Targeting notch signaling and estrogen receptor pathways in human breast cancer stem cells



Journal of Clinical Oncology 26(15_Suppl): 22066-22066



NlmCategory="UNASSIGNED">22066 Background: Breast cancer stem cells have been identified as ESA+CD44+CD24-Lin- cells, which may account for disease relapse and metastasis. Deregulation in stem cell self-renewal pathways such as Notch, Wnt and Hedgehog signaling have been implicated in mammary transformation.
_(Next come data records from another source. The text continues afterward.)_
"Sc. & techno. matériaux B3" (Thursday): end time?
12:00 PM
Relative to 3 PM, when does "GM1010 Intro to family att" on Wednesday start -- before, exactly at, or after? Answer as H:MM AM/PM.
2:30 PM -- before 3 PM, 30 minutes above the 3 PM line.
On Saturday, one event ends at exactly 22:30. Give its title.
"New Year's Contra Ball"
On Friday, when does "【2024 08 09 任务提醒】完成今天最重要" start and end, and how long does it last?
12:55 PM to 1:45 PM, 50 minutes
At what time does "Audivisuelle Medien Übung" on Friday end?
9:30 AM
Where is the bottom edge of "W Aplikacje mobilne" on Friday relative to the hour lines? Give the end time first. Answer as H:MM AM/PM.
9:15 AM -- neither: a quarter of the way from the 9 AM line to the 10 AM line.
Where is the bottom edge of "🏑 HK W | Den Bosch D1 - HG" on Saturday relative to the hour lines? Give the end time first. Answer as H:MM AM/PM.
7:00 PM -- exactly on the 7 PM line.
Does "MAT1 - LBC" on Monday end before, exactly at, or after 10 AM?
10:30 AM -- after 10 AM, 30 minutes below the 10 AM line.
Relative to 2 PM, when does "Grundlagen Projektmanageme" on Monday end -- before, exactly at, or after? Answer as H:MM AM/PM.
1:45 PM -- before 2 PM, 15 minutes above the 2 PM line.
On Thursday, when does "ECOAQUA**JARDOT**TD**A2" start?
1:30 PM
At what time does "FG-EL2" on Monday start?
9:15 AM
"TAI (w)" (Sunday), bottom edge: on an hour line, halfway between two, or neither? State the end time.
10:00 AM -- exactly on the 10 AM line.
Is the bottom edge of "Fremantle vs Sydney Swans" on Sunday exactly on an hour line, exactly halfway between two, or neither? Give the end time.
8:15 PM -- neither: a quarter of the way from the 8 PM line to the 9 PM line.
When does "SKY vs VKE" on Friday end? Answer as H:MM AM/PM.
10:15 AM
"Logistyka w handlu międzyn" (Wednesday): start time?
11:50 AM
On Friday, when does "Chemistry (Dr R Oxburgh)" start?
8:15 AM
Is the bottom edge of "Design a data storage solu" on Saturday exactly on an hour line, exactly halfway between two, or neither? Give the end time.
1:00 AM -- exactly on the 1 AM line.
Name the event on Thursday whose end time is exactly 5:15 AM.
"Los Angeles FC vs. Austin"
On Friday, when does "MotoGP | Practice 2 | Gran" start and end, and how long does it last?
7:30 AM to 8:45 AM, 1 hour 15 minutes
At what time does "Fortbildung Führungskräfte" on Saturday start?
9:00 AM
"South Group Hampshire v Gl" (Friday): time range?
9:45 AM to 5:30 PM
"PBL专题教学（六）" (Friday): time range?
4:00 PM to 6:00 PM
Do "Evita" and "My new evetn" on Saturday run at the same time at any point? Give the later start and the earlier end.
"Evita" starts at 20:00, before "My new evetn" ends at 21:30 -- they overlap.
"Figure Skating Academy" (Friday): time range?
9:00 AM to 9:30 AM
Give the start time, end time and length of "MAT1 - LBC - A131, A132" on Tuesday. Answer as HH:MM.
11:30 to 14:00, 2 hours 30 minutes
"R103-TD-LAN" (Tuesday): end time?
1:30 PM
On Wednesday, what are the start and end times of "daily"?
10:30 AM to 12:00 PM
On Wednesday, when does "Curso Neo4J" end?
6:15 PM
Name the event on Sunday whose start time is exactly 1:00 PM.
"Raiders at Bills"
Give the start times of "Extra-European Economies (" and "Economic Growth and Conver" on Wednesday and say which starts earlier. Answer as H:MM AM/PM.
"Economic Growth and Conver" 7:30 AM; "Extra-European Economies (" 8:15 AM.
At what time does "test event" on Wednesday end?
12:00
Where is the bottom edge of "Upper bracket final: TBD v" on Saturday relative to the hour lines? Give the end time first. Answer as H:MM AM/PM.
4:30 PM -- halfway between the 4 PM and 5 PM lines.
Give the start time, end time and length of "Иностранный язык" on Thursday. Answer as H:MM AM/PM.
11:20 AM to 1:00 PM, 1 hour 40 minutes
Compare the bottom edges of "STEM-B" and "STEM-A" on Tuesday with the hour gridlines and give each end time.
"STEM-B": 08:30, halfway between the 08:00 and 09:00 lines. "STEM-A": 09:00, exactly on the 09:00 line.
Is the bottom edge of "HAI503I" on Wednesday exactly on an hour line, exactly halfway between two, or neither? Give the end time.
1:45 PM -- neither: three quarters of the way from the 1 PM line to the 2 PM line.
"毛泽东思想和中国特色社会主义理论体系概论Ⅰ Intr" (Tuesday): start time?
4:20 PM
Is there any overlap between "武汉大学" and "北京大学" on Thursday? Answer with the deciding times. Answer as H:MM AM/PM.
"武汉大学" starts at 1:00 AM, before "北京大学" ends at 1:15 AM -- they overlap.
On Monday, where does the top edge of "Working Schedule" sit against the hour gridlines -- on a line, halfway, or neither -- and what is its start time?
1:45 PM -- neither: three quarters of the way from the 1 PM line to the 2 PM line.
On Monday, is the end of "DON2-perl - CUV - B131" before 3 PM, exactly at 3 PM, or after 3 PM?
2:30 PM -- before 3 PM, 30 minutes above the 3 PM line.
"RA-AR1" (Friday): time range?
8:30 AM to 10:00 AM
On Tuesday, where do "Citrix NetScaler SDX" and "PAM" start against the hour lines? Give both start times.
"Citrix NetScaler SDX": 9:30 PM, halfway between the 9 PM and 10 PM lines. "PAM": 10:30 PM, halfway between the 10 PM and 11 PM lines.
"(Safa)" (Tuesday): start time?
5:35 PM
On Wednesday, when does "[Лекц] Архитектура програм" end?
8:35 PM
In humans, high levels of Notch1 are associated with reduced patient survival. Inhibition of Notch signaling has been proposed as a potential strategy in treating breast cancer. Tamoxifen, a modulator of estrogen receptor (ER), is currently used for the treatment of both early and advanced ER+ breast cancer. It is unclear whether ER+ breast cancers originate from ER+ or ER- mammary stem/progenitor cells. Here, we investigate the molecular mechanisms of Notch signaling and ER interaction in breast cancer stem cells, and evaluate Notch inhibition and estrogen antagonist in targeting breast cancer stem cells. CD44+CD24- breast cancer stem cells are isolated by flow cytometry sorting of (1) human breast cancer cell line MDA-MB-231, (2) primary cells from invasive breast cancer lesions and (3) primary cells from benign breast tissues. Real-time PCR is performed to determine the expression of stem cell genes including genes in Notch pathway. IHC is performed to determine the ER and PR status of the cells. Stem like and non-stem like cells are treated with GSI (a Notch inhibitor) and tamoxifen. The effects of the treatments on cell proliferation and apoptosis are determined by BrdU and Tunnel Assays. Previously we have shown that GSI alone effectively induced apoptosis in ER- MDA-MB-231 cells. Tamoxifen alone had substantial killing effects on ER+ MCF7 cells, but enhanced killing in both cell types were observed when treatments were combined. Stem like, non stem-like and unsorted cells were treated with GSI, tamoxifen and combination of GSI and tamoxifen. Proliferation was determined at 24 and 72 hours of treatment by BrdU assay. Stem-like cells exhibited significant sensitivity to GSI killing In addition, an enhanced effect was observed when GSI was combined with tamoxifen, suggesting that chemotherapy that targets both Notch signaling and estrogen receptor pathways in breast cancer stem cells may be an effective strategy in treating breast cancer. No significant financial relationships to disclose.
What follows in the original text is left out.